> BRIEF 1: Decide whether each statement below agrees with the essay on refusing to vote in the 2004 elections. Answer yes or no for each and quote the words from the essay that settle it. (a) The essay proposes holding house parties for candidates. (b) The essay urges going to the polls with literature that calls on people not to vote. (c) The essay calls politicians front-men for the system.
> BRIEF 2: Write the next part of the essay on refusing to vote in the 2004 elections, beginning right after its final sentence.

I suggest that we call on people to do two things:
Refuse to participate in the 2004 presidential elections, as the first step in a campaign to expose, undermine, and challenge the system. As James Carroll puts it, "Instead of politics, it is time for resistance."
Deepen the antiwar movement into a coherent, anti-capitalist, revolutionary movement.
Mass refusal to vote in a fraudulent electoral process is the first step to build a movement to collapse the system from within by withdrawing our support from it. We should call on people to hold house parties not for candidates but for discussion among neighbors and friends of what real democracy would look like and what it would take to get it. We should hold teach-ins about war and the attack on working people here at home in all its guises. We should raise money not for candidates but for literature and radio and TV ads calling for Mass Refusal to Vote. We should go to the polls armed with literature calling on people not to vote. We should bring a glaring light to bear on the chasm between the ruling elite and the people and withdraw from the system its political lifeblood. We should expose the electoral system and its role within the capitalist system.
Politicians are front-men for the system. The great theme of our Mass Refusal to Vote should be that we are going not to the politicians but to the people as the source of change. We will not talk to the politicians, we will not support the politicians, we will not plead with the politicians, we will not give them our money or our votes. We will instead talk to our fellow country-men and -women. We will approach our neighbors, our friends, our families, our townspeople to talk about the great issues of war and peace and democracy. We will find in ourselves and our friends and neighbors and co-workers the democratic virtues and strengths and force for change that have lain dormant too long. We will find in our communities the power to move mountains and in our people the vision to create a new world.

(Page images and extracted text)
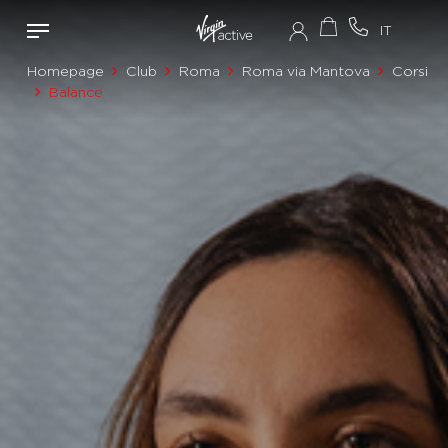
Homepage
Club
Roma
Roma via Mantova
Corsi
Balance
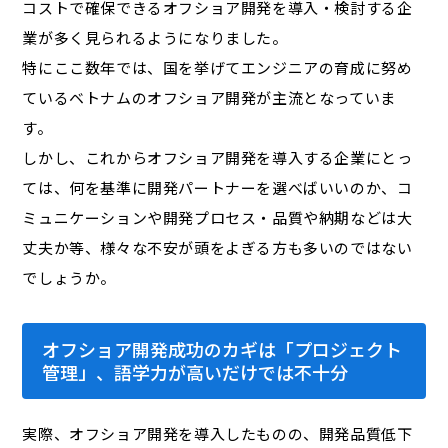
コストで確保できるオフショア開発を導入・検討する企
業が多く見られるようになりました。
特にここ数年では、国を挙げてエンジニアの育成に努め
ているベトナムのオフショア開発が主流となっていま
す。
しかし、これからオフショア開発を導入する企業にとっ
ては、何を基準に開発パートナーを選べばいいのか、コ
ミュニケーションや開発プロセス・品質や納期などは大
丈夫か等、様々な不安が頭をよぎる方も多いのではない
でしょうか。
オフショア開発成功のカギは「プロジェクト
管理」、語学力が高いだけでは不十分
実際、オフショア開発を導入したものの、開発品質低下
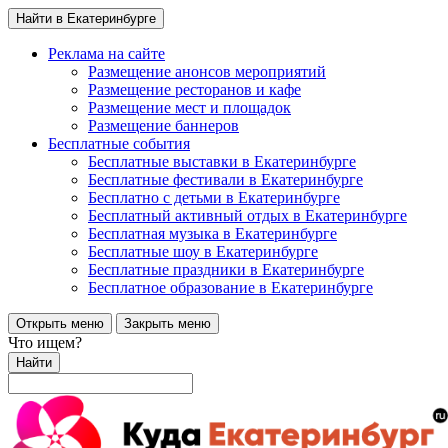
Найти в Екатеринбурге
Реклама на сайте
Размещение анонсов мероприятий
Размещение ресторанов и кафе
Размещение мест и площадок
Размещение баннеров
Бесплатные события
Бесплатные выставки в Екатеринбурге
Бесплатные фестивали в Екатеринбурге
Бесплатно с детьми в Екатеринбурге
Бесплатный активный отдых в Екатеринбурге
Бесплатная музыка в Екатеринбурге
Бесплатные шоу в Екатеринбурге
Бесплатные праздники в Екатеринбурге
Бесплатное образование в Екатеринбурге
Открыть меню
Закрыть меню
Что ищем?
Найти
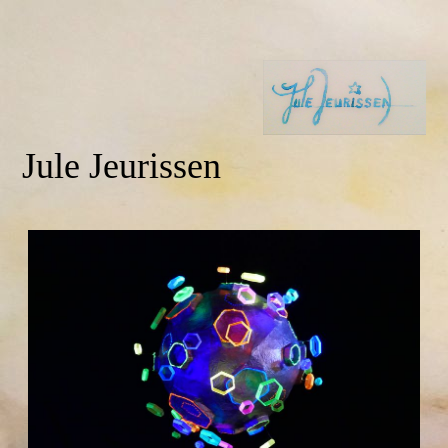
Jule Jeurissen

> FINAL ANSWER 1:
(a) No: "hold house parties not for candidates but for discussion among neighbors and friends of what real democracy would look like and what it would take to get it"
(b) Yes: "We should go to the polls armed with literature calling on people not to vote."
(c) Yes: "Politicians are front-men for the system."

> FINAL ANSWER 2:
From this great refusal to cooperate in a fraud we will move on to build Mass Refusal to cooperate with the system in every area of life that we are able: Mass Refusal to military recruiting; Mass Refusal to military demands from schools for information on draft-age students; Mass Refusal to speed-ups at work, to longer hours and overtime, building eventually to strikes and Mass Refusal to cooperate in any way with the giant corporations that control the government; Mass Refusal to support high stakes testing and other "standards-based" reforms at school; Mass Refusal to permit attacks on pensions and health care.
At the same time we should deepen the antiwar movement and other reform efforts into one revolutionary movement. It's pointless to keep trying to put out one fire after another. Why not deal with the problems at their source? The issues of war and peace, capitalism and revolution, are inseparable, as are other key issues in our society. War is the most perfect expression of capitalist society, competition taken to the point of blowing away other human beings with all the technological might that human ingenuity and endeavor have produced. Peace without revolution is impossible. The same may be said of unemployment, lack of health care, pension insecurity, attacks on the education of our young, and countless other problems: they exist because they serve the needs of the rich and powerful. They exist, in other words, because of the lack of democracy in our society. The only solution is revolution to create a real democracy based on equality and mutual aid. We need to expose the system, de-legitimize it, refuse to co-operate with it, and overthrow it.
It is time that we put the issue of real democracy on the table.